Choir
The boundless Flemish heritage of Heinrich Isaac
The Corn Harvest by Pieter Bruegel the Elder
Heinrich Isaac (1450—1517) was a versatile and prolific Flemish composer of both secular and church music.
He was a prominent member of a group of Franco-Flemish musicians, including Josquin des Prez, Jacob Obrecht, Pierre de La Rue, and Alexander Agricola who achieved international fame around early 1500, influencing the Italian and European Renaissance.
Little is known about Isaac's early life, but it is probable that he was born in Flanders.
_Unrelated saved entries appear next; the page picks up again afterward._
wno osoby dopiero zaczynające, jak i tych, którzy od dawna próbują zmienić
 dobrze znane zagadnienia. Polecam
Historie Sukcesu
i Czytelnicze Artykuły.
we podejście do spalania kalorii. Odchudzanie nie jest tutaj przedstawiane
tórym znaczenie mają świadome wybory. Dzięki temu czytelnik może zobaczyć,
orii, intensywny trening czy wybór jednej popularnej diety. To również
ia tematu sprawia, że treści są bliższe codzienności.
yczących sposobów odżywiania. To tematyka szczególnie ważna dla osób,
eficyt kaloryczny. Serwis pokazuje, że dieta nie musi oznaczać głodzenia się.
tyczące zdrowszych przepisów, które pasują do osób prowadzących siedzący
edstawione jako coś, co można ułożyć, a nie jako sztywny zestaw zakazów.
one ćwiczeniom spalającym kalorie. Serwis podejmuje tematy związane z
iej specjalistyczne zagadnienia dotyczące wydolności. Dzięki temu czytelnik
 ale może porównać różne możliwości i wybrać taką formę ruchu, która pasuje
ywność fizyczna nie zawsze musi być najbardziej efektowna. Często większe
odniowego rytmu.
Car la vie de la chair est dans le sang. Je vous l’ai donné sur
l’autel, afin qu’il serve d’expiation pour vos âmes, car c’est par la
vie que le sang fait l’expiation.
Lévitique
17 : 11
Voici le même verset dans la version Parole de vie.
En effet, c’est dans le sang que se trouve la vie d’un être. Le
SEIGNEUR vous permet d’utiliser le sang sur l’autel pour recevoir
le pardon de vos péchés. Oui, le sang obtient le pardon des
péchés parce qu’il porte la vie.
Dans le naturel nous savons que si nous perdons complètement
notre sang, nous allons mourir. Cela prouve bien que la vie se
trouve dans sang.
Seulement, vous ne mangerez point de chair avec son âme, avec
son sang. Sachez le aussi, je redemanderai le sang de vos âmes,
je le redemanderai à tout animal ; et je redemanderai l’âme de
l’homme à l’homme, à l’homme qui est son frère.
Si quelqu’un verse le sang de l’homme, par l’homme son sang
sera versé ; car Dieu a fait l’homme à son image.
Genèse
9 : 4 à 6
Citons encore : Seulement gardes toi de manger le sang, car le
After 1480, he is known to have been in Florence in the service of Lorenzo the Magnificent, a member of the powerful ruling Medici family.
Typical of his time, Isaac traveled extensively around Italy, to which his large body of compositions attests in its unusual degree of cosmopolitan nature of the international Franco-Flemish school of the age.
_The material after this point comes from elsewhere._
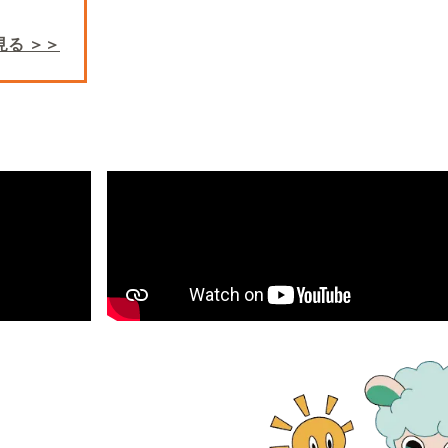
見る ＞＞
With the fall of the Medici and their expulsion from Florence, Isaac lost his posts and was obliged to seek employment with the Hapsburgs at Vienna.
In 1497, he was appointed court composer to Emperor Maximilian I, however, he did maintain a house in Florence until his death. His work for the Emperor did not require continuous residence at the court but allowed stays of considerable length in various German cities, in northern Italy, and in Florence.
The influence of Heinrich Isaac was especially profound in Germany since he was the first significant master of the Franco-Flemish polyphonic style who lived and composed there. It was through him that the polyphonic style of the Netherlanders became widely accepted in Germany, making possible the further development of contrapuntal music there.
Listen to Lamento per la morte di Lorenzo Il Magnifico performed by Jordi Savall and his associated Capella Reila de Catalunya and instrumental group Hesperion XXI:
In 1512 the Medici returned to Florence, and a year later Giovanni de' Medici, Isaac's former student, ascended the papal throne as Leo X. Isaac thereupon requested papal assistance for reinstatement to his former positions at Florence. When these negotiations were successfully completed, Isaac journeyed north for release from further obligations to his imperial master.
With characteristic magnanimity, Emperor Maximilian permitted the composer to return to Florence without loss of salary and, in effect, gave him a pension to enjoy his last years in Italy.